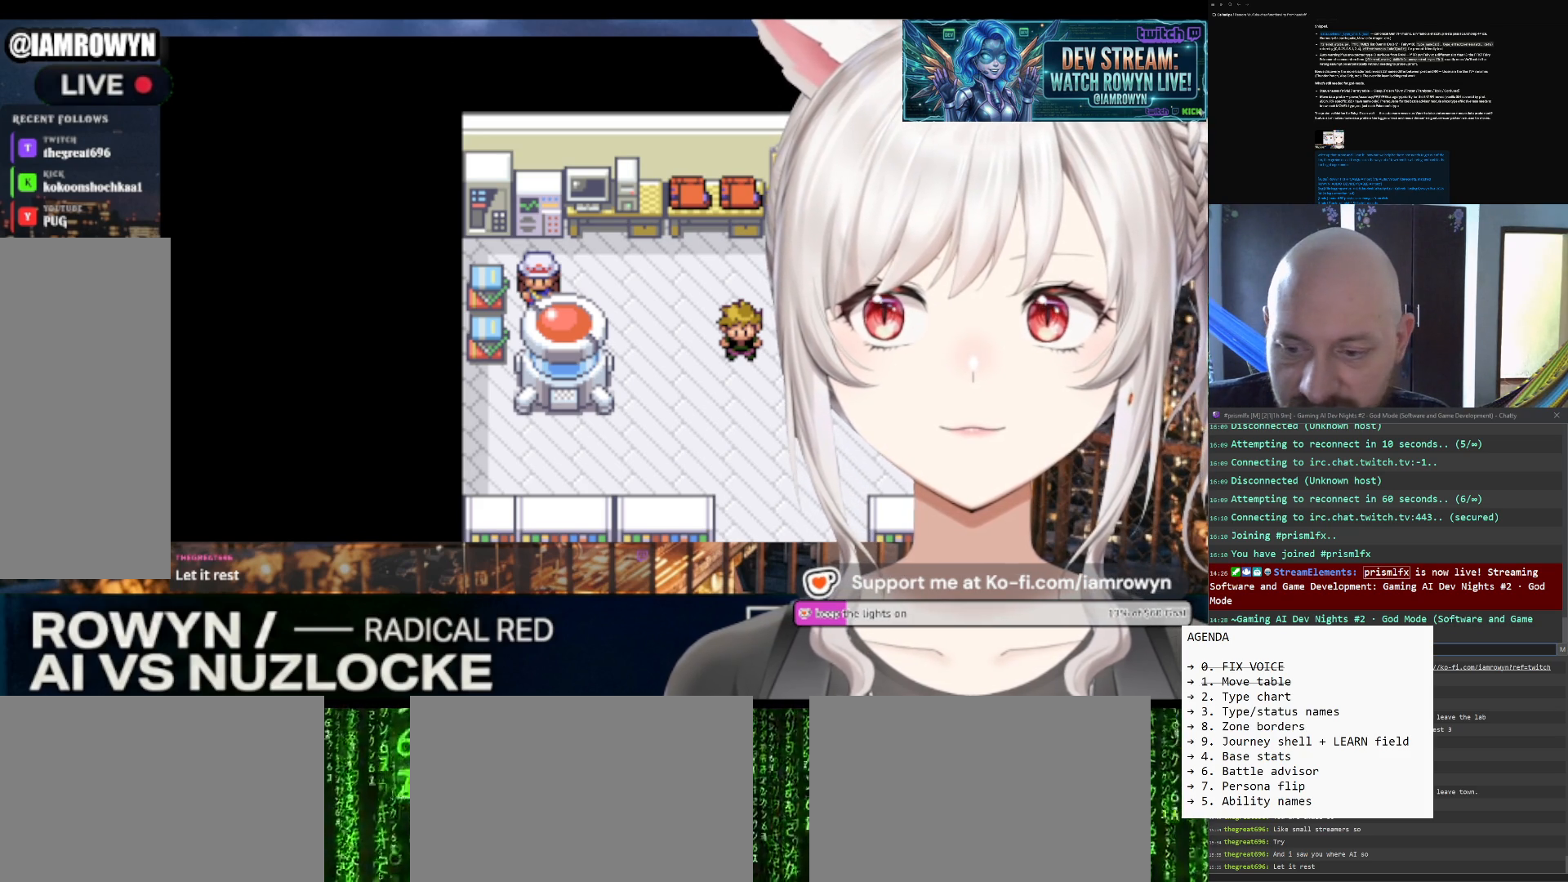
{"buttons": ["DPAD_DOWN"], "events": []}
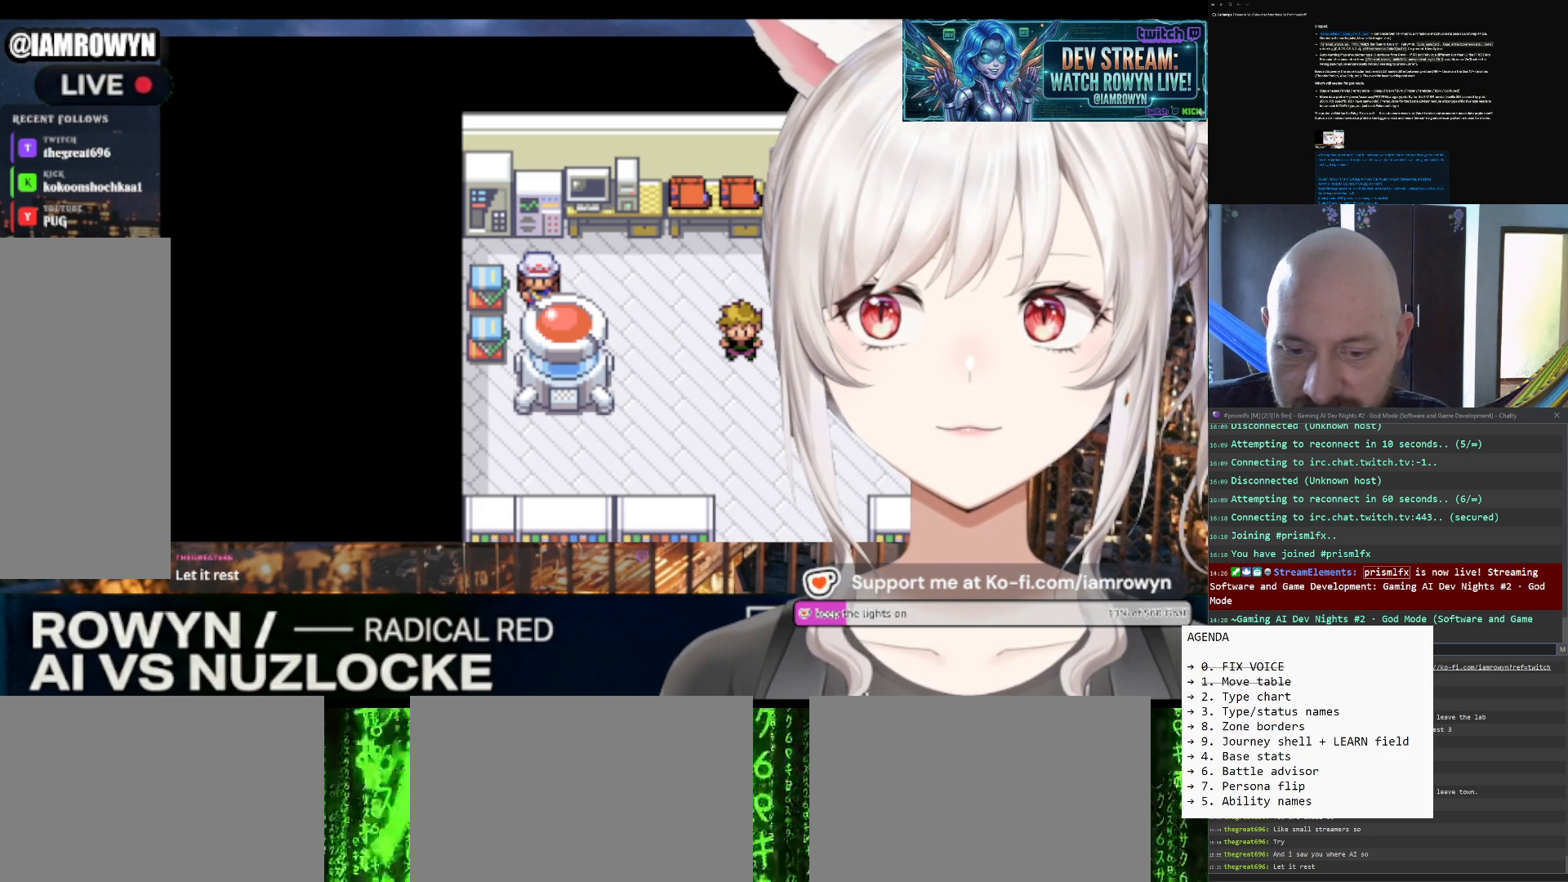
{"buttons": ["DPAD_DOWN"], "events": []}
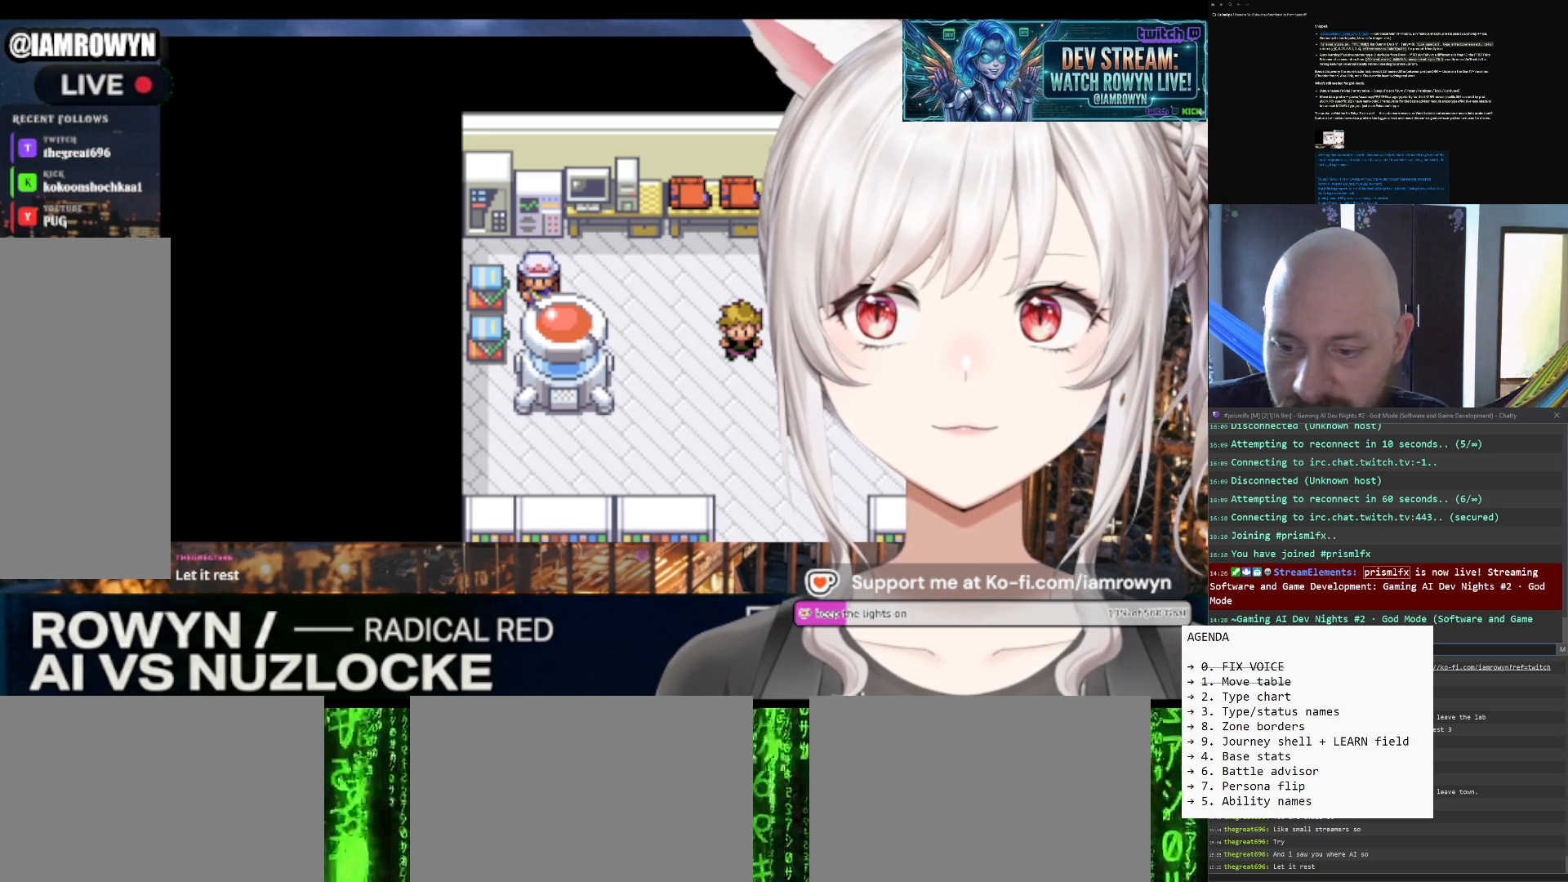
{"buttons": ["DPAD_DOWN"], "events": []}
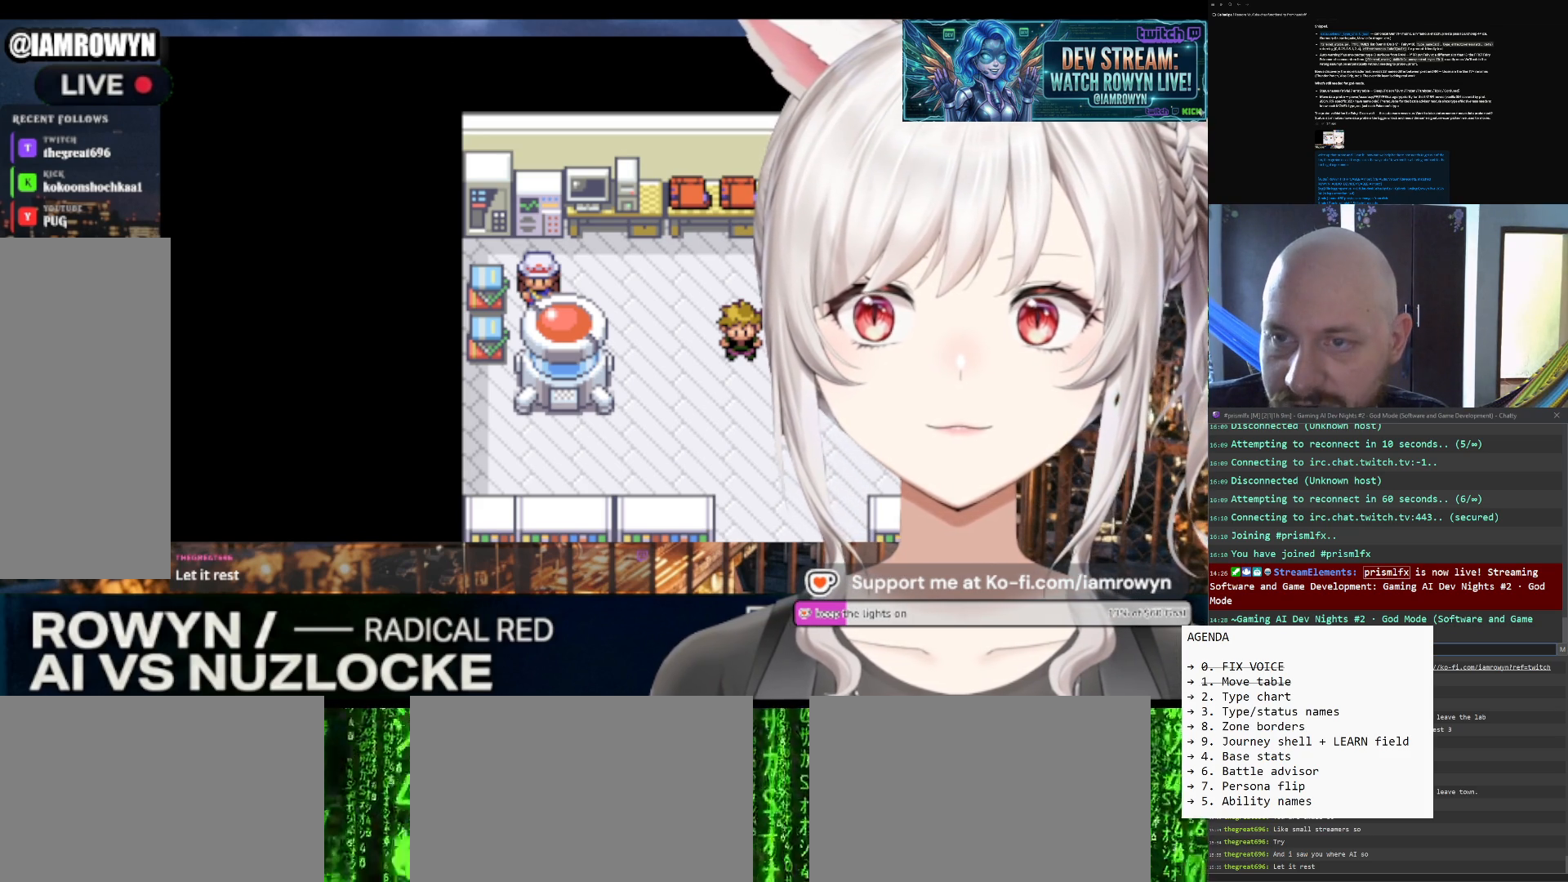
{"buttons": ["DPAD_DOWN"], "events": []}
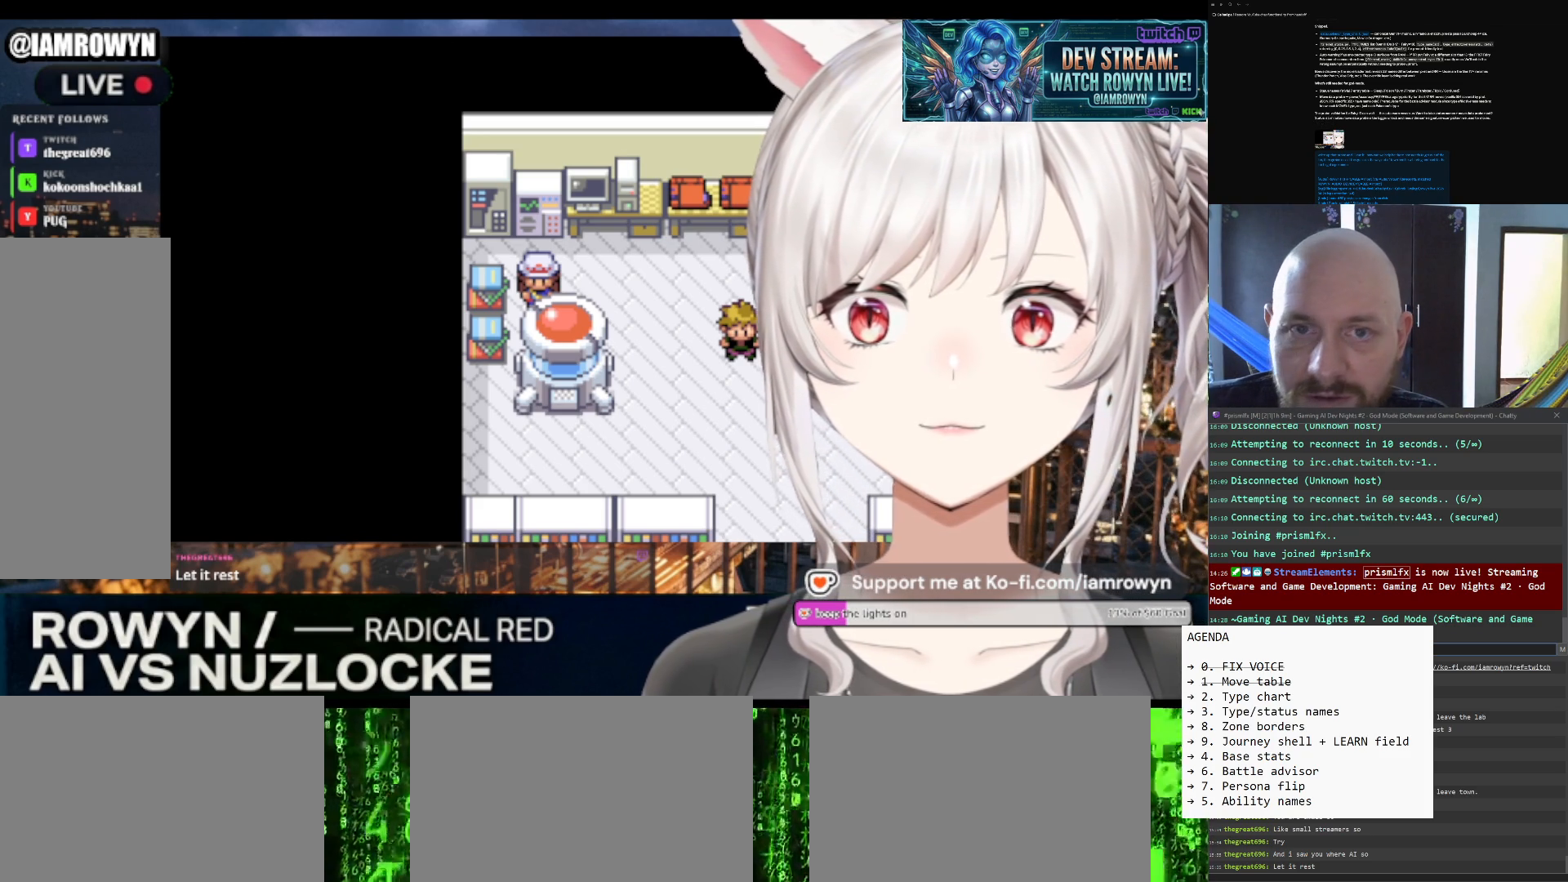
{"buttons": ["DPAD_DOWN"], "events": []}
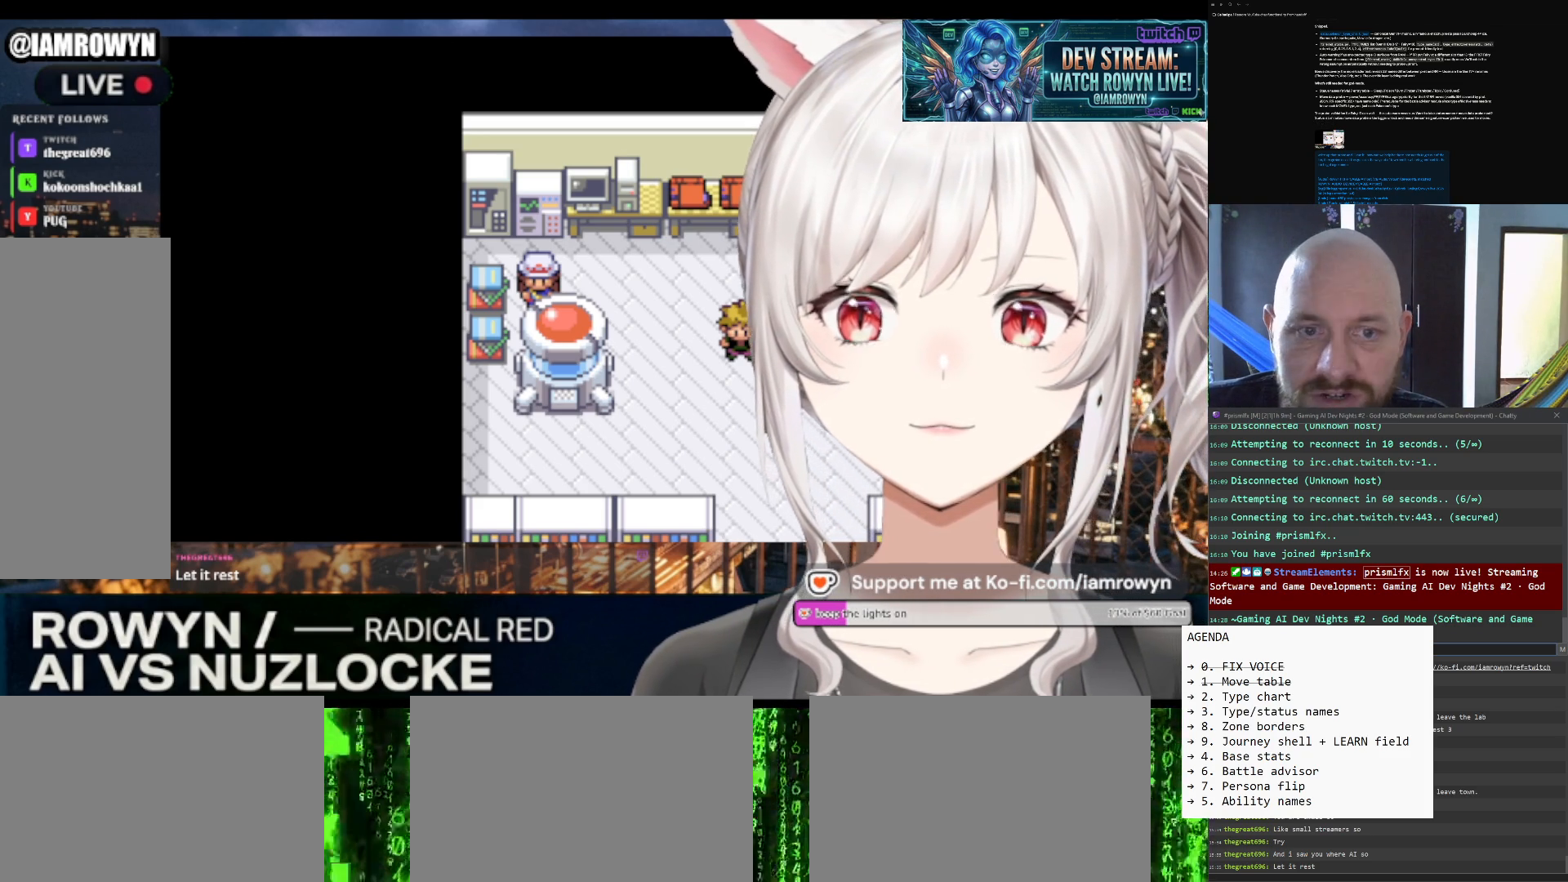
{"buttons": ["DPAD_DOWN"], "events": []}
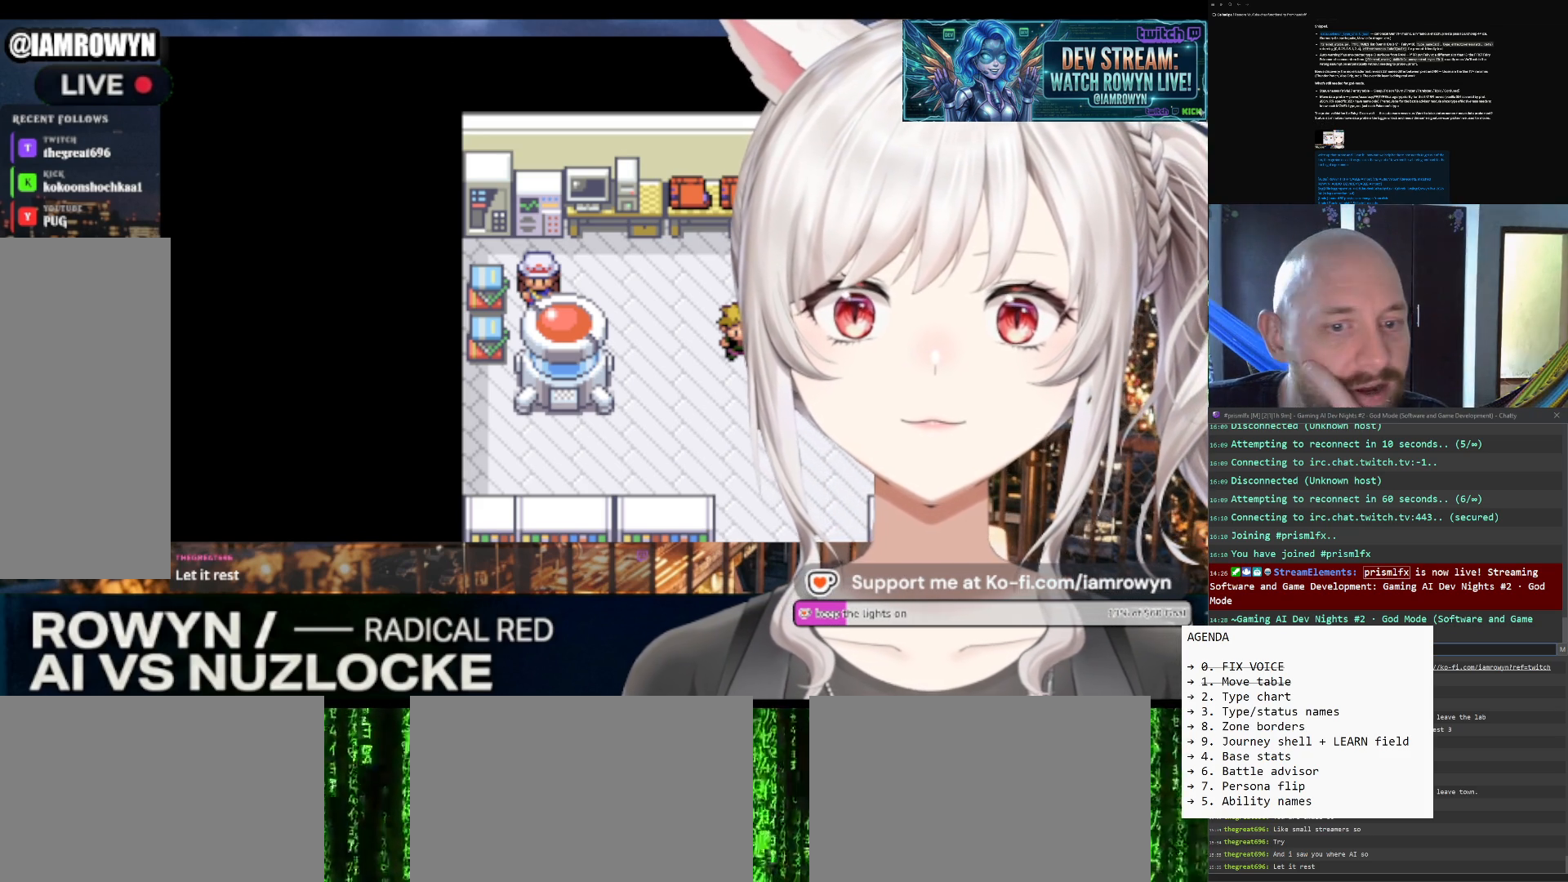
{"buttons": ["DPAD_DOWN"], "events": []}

——

Each line of the listing is to be retyped exactly, and its pictures are to be dropped.

{"buttons": ["DPAD_DOWN"], "events": []}
{"buttons": ["DPAD_DOWN"], "events": []}
{"buttons": ["DPAD_DOWN"], "events": []}
{"buttons": ["DPAD_DOWN"], "events": []}
{"buttons": ["DPAD_DOWN"], "events": []}
{"buttons": ["DPAD_DOWN"], "events": []}
{"buttons": ["DPAD_DOWN"], "events": []}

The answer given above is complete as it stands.